The Talkboy was developed explicitly as a tie-in with the film and was based on design specs that came directly from the film’s renowned producer, John Hughes. The marketing was lock-step: the film and the toy were both released a week prior to Black Friday 1992, the original packaging featured Home Alone 2 branding with an image of Kevin (Macaulay Culkin) using the Talkboy, and one edition of the toy even included a cassette with one side write-protected, and featuring various lines and sound effects from the movie. After the film was released on video the following summer demand for the toy surged and Tiger Electronics claimed that at some points they were getting 300 phone calls a day from flustered parents who couldn’t find the sold-out device in any stores. Needless to say, it was a hit.
In the 1980s and 1990s children-oriented cross promotions with films were fairly common, but the Talkboy took the trend to a new level. It was written into the script of a blockbuster holiday film, had pivotal features that effectively dictated the plot, had the ability to confuse and irritate grown-ups, and was intrinsically linked to the mischievous pre-teen icon Macaulay Culkin. The movie gave the toy company and film studio a perfect opportunity to combine their efforts and market the story of the product — every moment, every gesture, every sound was tuned to entice kids into wanting the toy.

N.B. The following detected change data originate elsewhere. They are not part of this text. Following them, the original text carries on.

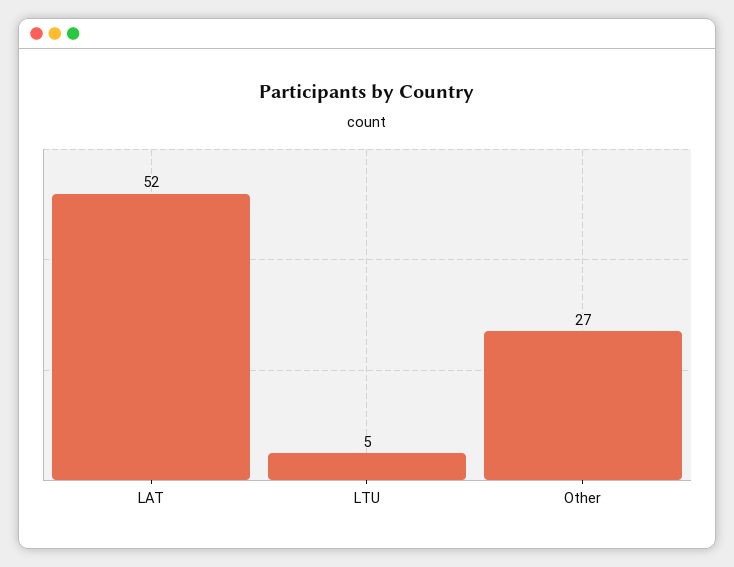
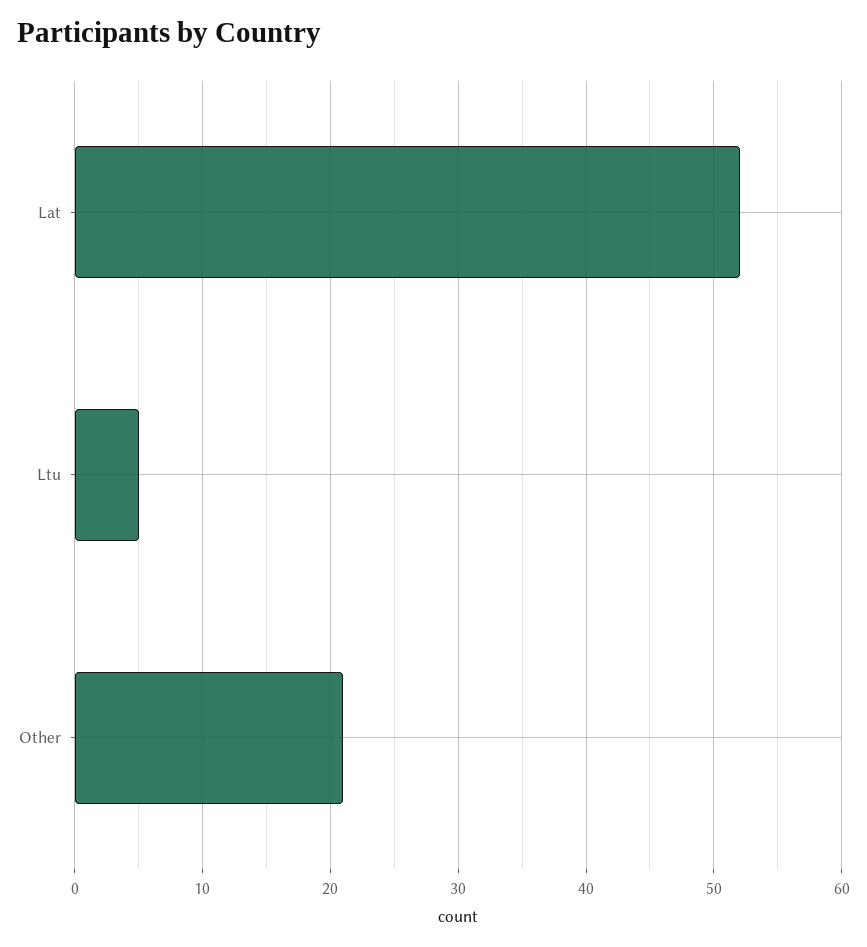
  {
    "LAT": 52,
    "LTU": 5,
-   "Other": 27
+   "Other": 21
  }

Long story short, these are some of the more interesting and successful brands to use fiction to build popularity, demand, and growth for their projects by using fiction of some sort. They’re able to bank on having a captive audience for several hours, and use any narrative tool to pique someone’s interest or sway their opinion.
If you want to explore some more cocktail party conversation fodder, check out these other companies that dabbled in fiction:
Soylent — a real-life brand of meal replacement products named for a fictional food made out of human bodies. Yum!
Jimmy Buffett’s Margaritaville — a real-life casual-dining restaurant chain named after that song that you (possibly, politely) tolerate hearing once annually at a barbecue.
The Moon Under Water — any number of real-life pubs that take their name from George Orwell’s 10-point essay describing his perfect pub in the London area circa 1946.